Sunday, March 7 at 6:45 pm in The Sun Solarium

In this current time where pagan, African, Caribbean, Asian and European traditions blend across the spectrum of spiritual events and festivals, one thing has become a common sight and sound; the drum. Drumming as a staple among the pagan, new age and witchcraft community is a relatively newer addition to the winds upon our ears, and while the drum has always been a sacred tool of power and invocation in every part of our worlds earliest forms of religion, many people choose certain drums because they have seen others play them or have ones that don't seem to fit among the noise of the most common or in fact do not know what the particular drum they posses is traditionally designed to invoke, how to hold, play, feed it or even where in the world that particular drum comes from. For example, the most common drum seen and heard at modern festivals and gatherings is the West African djembe, which is traditionally a war drum!, and the cultures that house the djermbe also house an entire other series of drums for ritual and ceremony. How and why did he djembe arrive to be the most common drum in just about every drum circle and gathering? there were actual events and people that lead to this and you will find out how in this class.

Witchdoctor Utu is the founder of the world renown Dragon Ritual Drummers, as well as an initiated drummer in more than one African Traditional religion, all of which use different traditional drums, and he was taught the traditional drumming of the Scottish Isles and culture where he was born, raised since childhood in both Celtic and Highland drum culture. As well Utu has taught drumming since the 90s across North America.
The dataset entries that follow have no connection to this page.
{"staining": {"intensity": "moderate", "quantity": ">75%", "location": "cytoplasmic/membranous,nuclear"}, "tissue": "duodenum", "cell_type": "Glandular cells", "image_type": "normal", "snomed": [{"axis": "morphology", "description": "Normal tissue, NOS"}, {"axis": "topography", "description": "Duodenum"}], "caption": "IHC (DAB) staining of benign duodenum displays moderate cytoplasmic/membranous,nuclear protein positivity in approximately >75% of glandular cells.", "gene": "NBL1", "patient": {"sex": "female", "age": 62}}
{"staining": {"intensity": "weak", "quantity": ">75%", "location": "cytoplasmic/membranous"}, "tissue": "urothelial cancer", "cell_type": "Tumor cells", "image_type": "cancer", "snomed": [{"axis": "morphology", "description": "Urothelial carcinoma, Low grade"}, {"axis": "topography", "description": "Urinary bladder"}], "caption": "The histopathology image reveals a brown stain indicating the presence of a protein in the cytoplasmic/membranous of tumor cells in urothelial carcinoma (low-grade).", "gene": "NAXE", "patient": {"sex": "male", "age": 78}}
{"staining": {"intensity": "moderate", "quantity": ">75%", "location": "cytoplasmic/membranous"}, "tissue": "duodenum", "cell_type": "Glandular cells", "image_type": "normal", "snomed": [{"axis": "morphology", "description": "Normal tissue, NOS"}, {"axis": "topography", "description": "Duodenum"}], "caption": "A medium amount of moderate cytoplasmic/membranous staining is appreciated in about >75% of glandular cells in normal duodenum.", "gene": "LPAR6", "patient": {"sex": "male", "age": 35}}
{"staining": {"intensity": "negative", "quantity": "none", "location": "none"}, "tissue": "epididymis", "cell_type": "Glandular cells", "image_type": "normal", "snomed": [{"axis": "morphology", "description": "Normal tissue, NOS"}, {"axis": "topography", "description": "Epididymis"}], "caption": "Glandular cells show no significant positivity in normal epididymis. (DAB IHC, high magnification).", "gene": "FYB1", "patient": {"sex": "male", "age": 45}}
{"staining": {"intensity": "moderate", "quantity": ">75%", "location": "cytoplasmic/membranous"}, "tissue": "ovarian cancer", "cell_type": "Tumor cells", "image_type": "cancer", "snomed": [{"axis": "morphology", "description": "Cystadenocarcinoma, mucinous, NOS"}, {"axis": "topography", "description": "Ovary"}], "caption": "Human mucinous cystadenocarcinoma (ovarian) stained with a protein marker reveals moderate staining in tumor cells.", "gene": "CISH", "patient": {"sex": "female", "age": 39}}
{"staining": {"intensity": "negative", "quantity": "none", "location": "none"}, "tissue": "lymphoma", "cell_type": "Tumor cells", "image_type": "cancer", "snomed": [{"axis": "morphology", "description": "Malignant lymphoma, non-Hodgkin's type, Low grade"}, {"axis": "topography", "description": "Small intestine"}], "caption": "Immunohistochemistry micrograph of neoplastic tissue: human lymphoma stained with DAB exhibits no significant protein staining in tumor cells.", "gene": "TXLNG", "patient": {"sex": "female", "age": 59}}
In this class Utu will not only give a brief history of the many drums we have in our collections or considering buying, but will demonstrate how each one is played on a basic level, how to hold it, why its used, what energy you will bring forth with it and that can bee done because in his house, aka the Niagara Voodoo Shrine has just about every drum from around the world within its walls. From djembes to congas, bata drums to the British bodhadan, bongos to frame drums akin to the Native American and First Nations, all will not only be shown but how to play, hold and feed, done so with proper sound equipment and setting so you too can get a basic understanding of the drum you play and how to enhance the magic it was created to evoke. Even as a solitary practice in your home or personal temple, the tribal magic of the drum can be yours to enjoy and enter, and can raise your personal magic to another level.